I still remember the feeling of finding out. My six-year-old self is struck dumb, literally. I have no words. Within the shock is a feeling I struggle to understand. It is not anger, not the frustration of a child who has had a treat taken away. It is something much more frightening. It is a recognition. A gaping, horrifying hole in my universe that has suddenly opened up. It is too frightening to look at for long. So I don't.

I continue to idolise her. It was a strange
pas de deux
that we were executing back then. Every now and then, the pain would get too much and I would withdraw from her. And then she would woo me back with that alluring seductiveness that is so much a part of her. She would become Lily the enchantress. Her charm is mesmeric, drawing you in, inviting you to be part of the magic circle, part of her. And I would be won over, again and again.

Occasionally, my younger self is reminded that sibling relationships are not always like this. I see my friends' brothers and sisters, families in the park, families in the streets. When I see younger siblings pestering older ones, I am aghast at their temerity. When I see older siblings taking care of younger ones, I am lost in wonder. I imagine what it would be like to have a sister who loved me, took care of me even. The possibility fills me with amazement. Could it ever happen? Maybe? Maybe? And I keep hoping.

And it is the hope that keeps me going and also the hope that nearly destroys me.

As a psychologist I have learned about the complexities of human relationships; the puzzle of the human heart, cleaving to that which is most dangerous to it. I see it in patients, paralysed by such relationships and the terrible toll they take.

A few years ago, a friend asked me, in view of what was happening, why I never felt upset at my parents for not intervening. The question stopped me in my tracks. It had never occurred to me. I reached back to my childhood experience to try to explain. Living with Lily felt to me like living with a force of Nature—as unstoppable as wind or tide; a force beyond anyone's ability to contain.

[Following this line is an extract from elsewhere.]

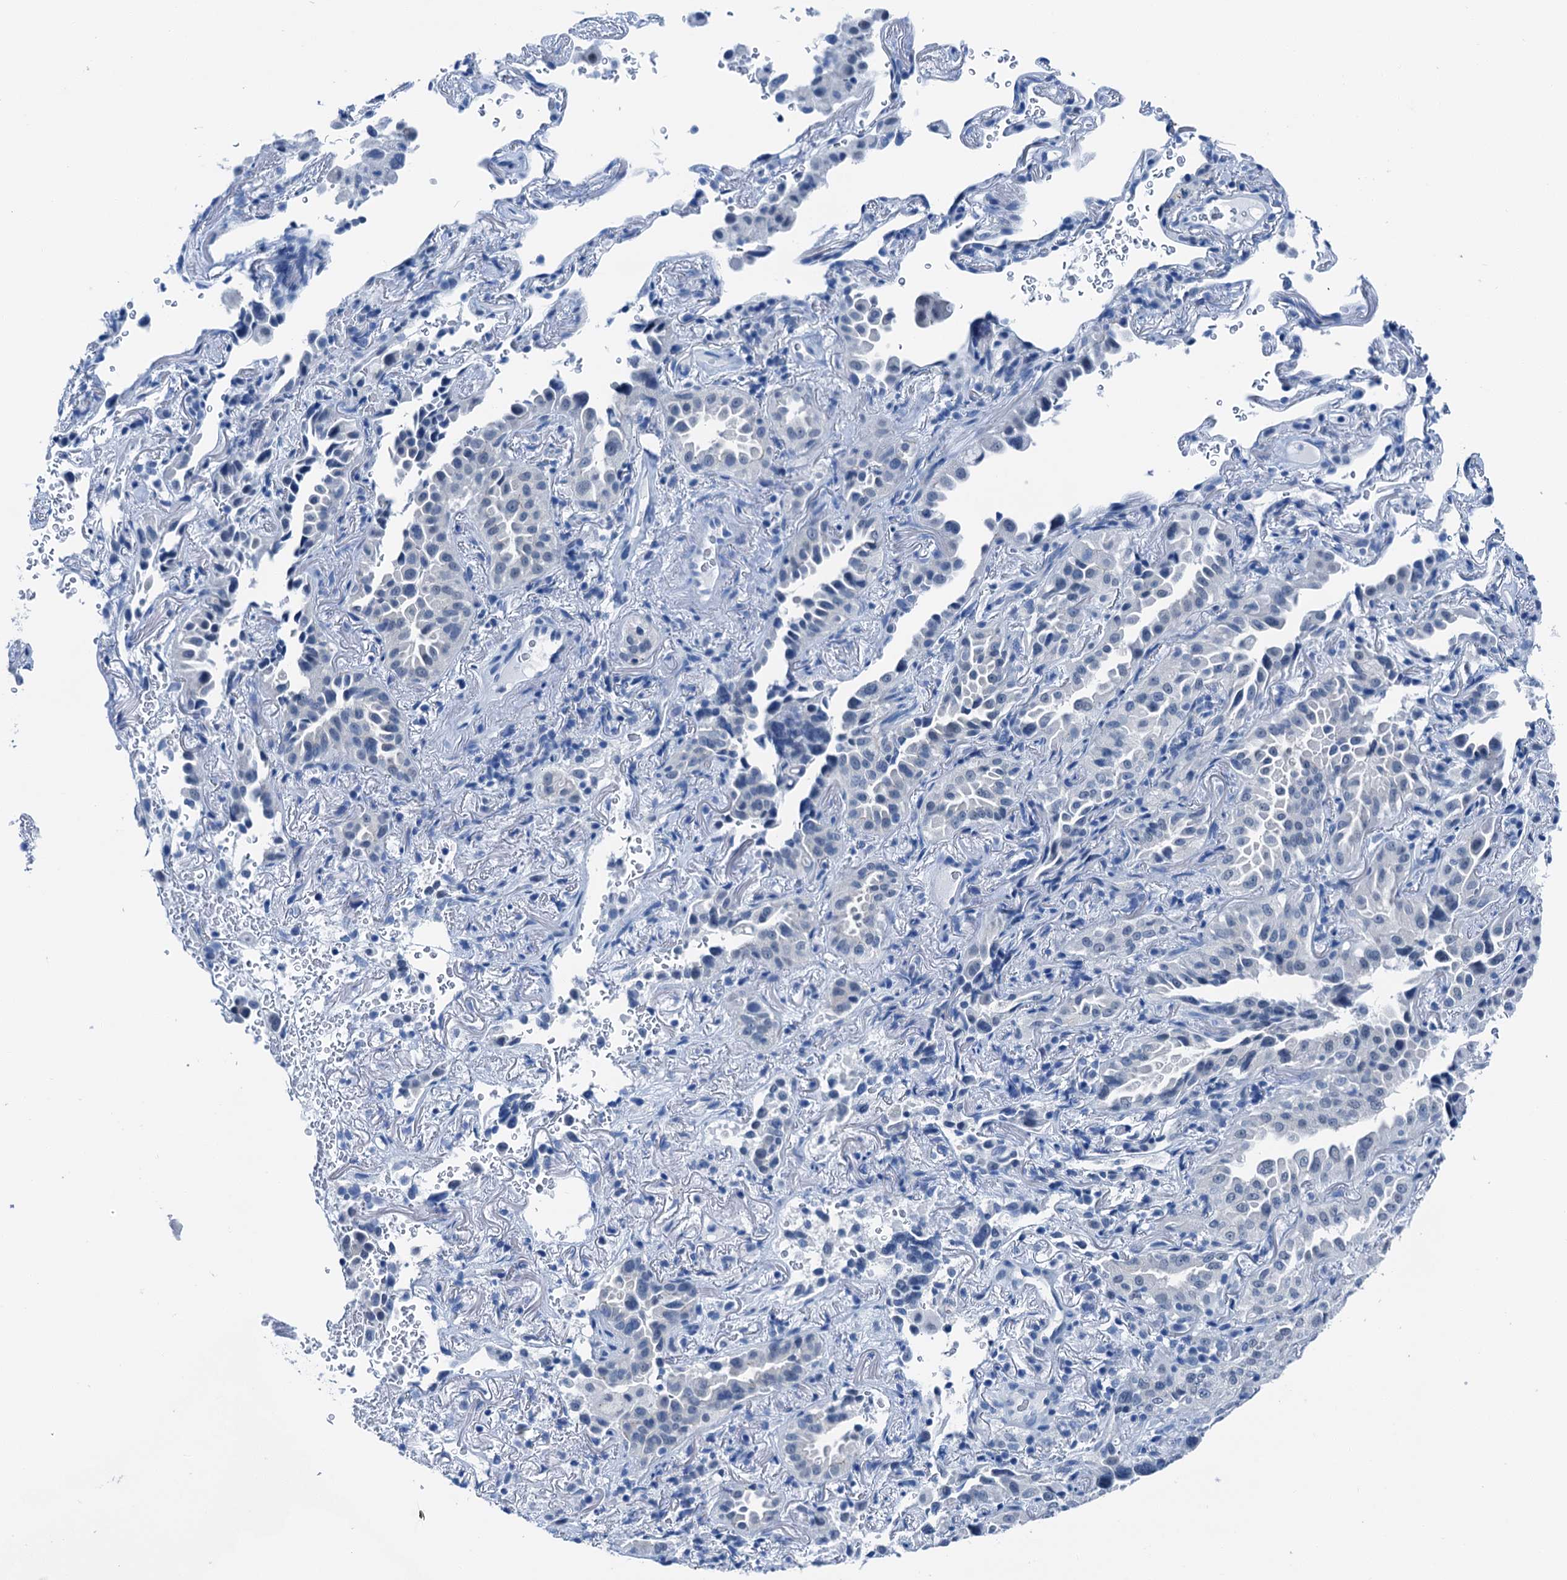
{"staining": {"intensity": "negative", "quantity": "none", "location": "none"}, "tissue": "lung cancer", "cell_type": "Tumor cells", "image_type": "cancer", "snomed": [{"axis": "morphology", "description": "Adenocarcinoma, NOS"}, {"axis": "topography", "description": "Lung"}], "caption": "Immunohistochemical staining of human lung adenocarcinoma shows no significant expression in tumor cells.", "gene": "CBLN3", "patient": {"sex": "female", "age": 69}}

So I don't feel angry at my parents; instead, the situation reverses. I feel protective of them. I see my mother worrying and anguished about Lily and I want to make it better. And I become good. I take on what is traditionally the role of the eldest child. I am responsible, dependable, nurturing. And my voice gets quieter and quieter.

It took me many years, as an adult, to be curious about my parents' lack of response to my sister's behaviour. The only time I remember my mother reacting to this stands as a cameo in my mind.

It is evening and my mother is supervising Lily's and my bedtime preparations. I am five and we are still living in our cottage in Carlton. As I wriggle into my pyjamas, my mother pauses. She points to my thigh. ‘It's a bruise,' I venture, in response to my mother's
astonished look. And when she asks how I got it, I indicate Lily.

My mother looks at her, but doesn't admonish her. Instead, she examines the bruise again and then begins to tell us both, in an exaggerated fashion, how dangerous it is. I imagine, from the vantage point of years, that this is the only way she can find of saying to Lily, ‘You mustn't do that, it's wrong,' but I don't know that then.

As a method of discipline, it failed fairly predictably. It highlights for me, however, the difficulty my mother, who loved us both so deeply, had in setting limits on behaviour. It was only when I became a parent myself that I began to truly wonder about it.

In the research and clinical arena, the area of sibling relationships has traditionally played second fiddle to those between parent and child. It is only now beginning to be recognised by psychologists and psychiatrists that there has been a widespread blindness to the impact of sibling relationships. There is a kind of folk-wisdom that it's ‘natural' for siblings to fight and it will do them no harm.

From a professional perspective, it is clear, however, that ‘fighting' covers a wide continuum. It may be the harmless, everyday squabbling so common among sisters and brothers, but it can also be more severe. In the wider arena, the latest research shows that emotional, physical or sexual sibling abuse does indeed do harm, in the same way that any other experience of abuse does.